WHAT IS BEING ASKED - Give back only the line containing "coffee cup [997,844,1043,911]" and every line after it through the end of the data below, transcribed exactly.

DATA SEGMENT -
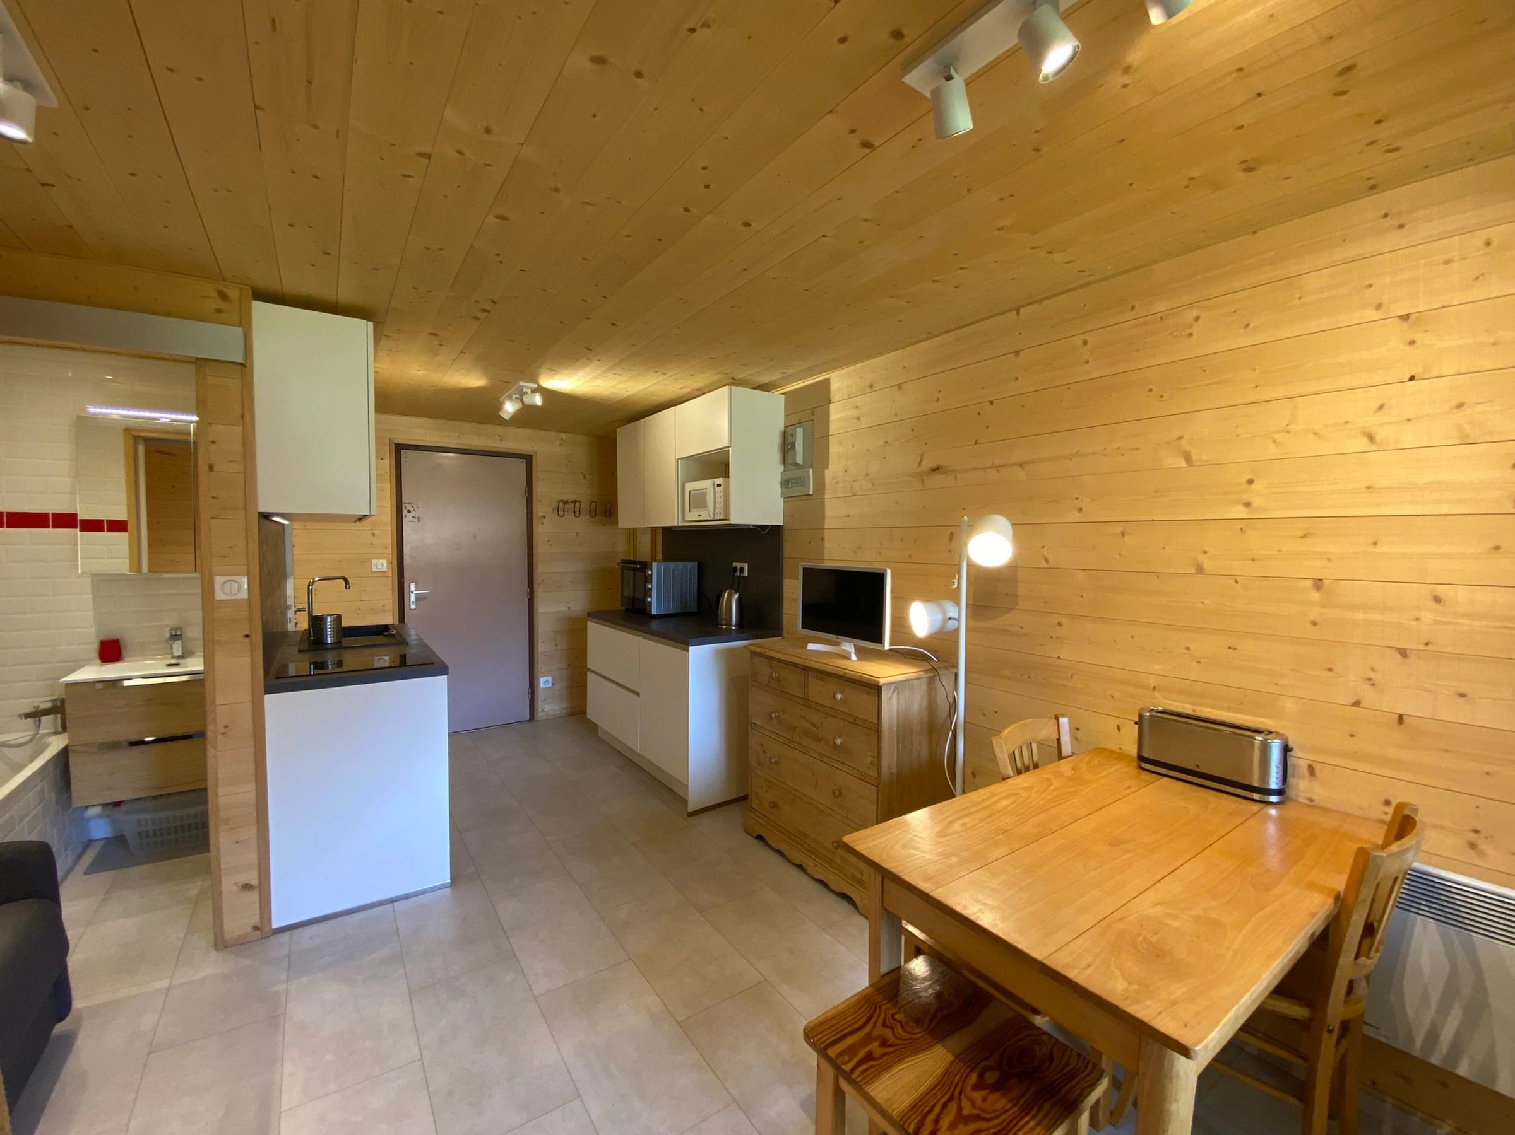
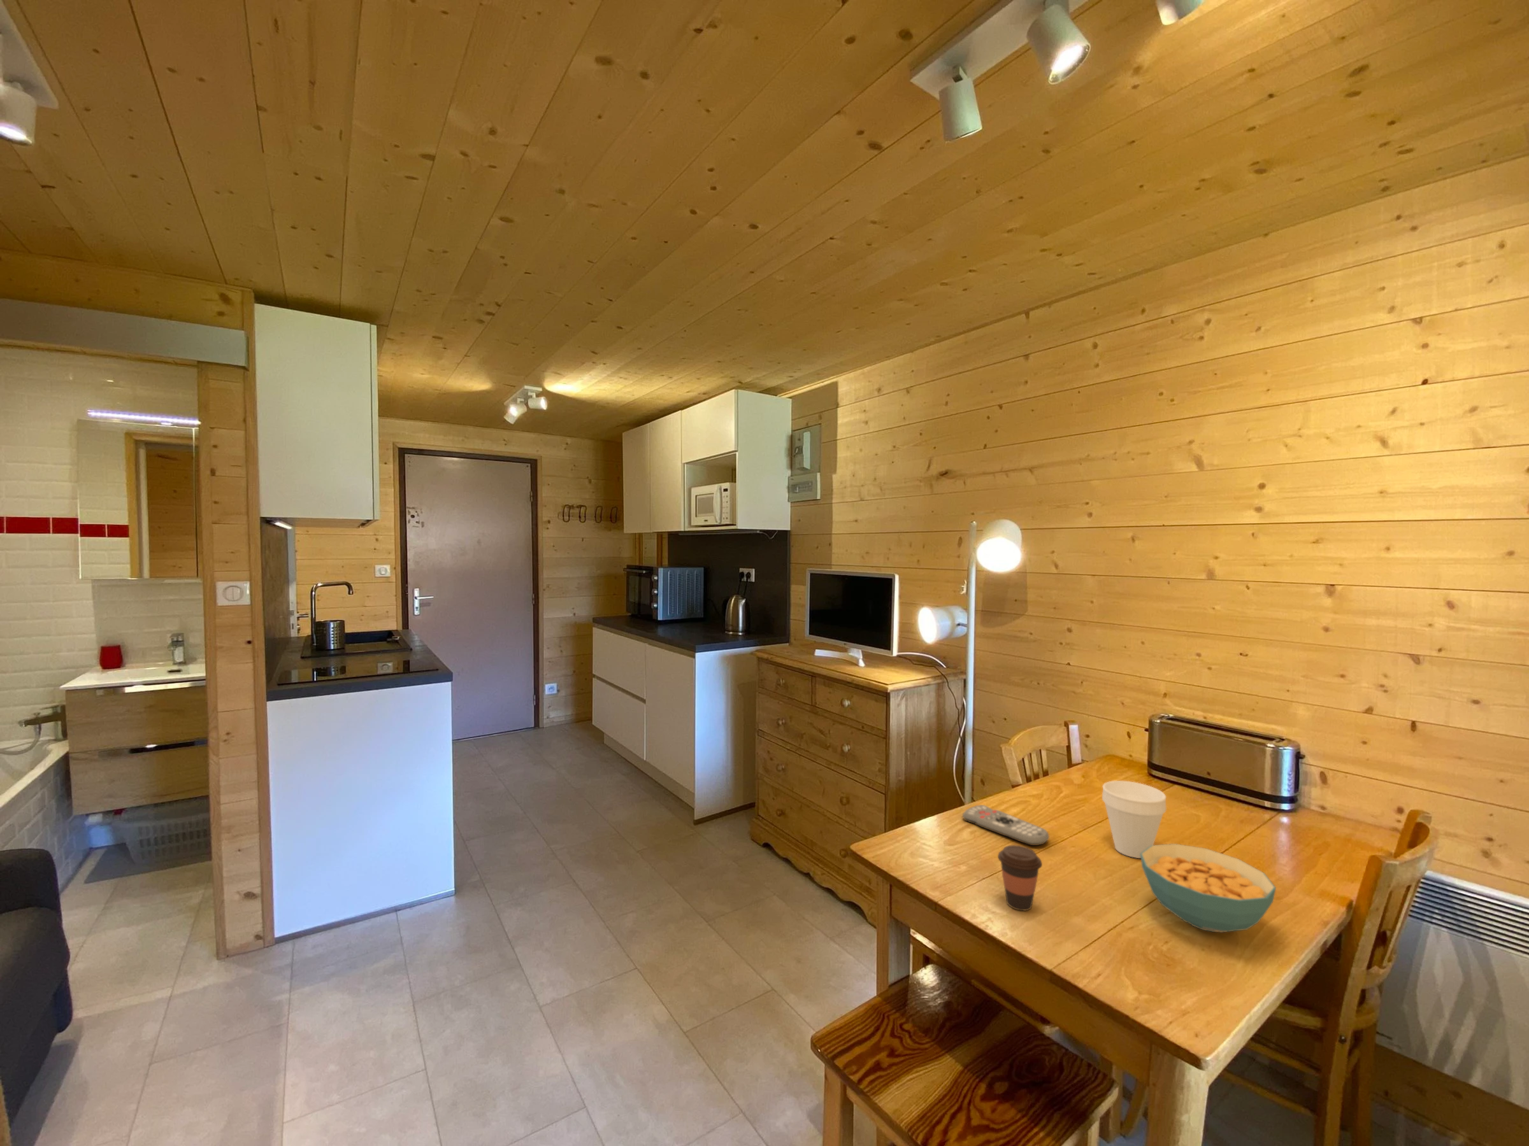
+ remote control [962,804,1050,846]
+ cup [1102,780,1167,858]
+ coffee cup [997,844,1043,911]
+ cereal bowl [1140,843,1276,933]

ANSWER BELOW -
+ coffee cup [997,844,1043,911]
+ cereal bowl [1140,843,1276,933]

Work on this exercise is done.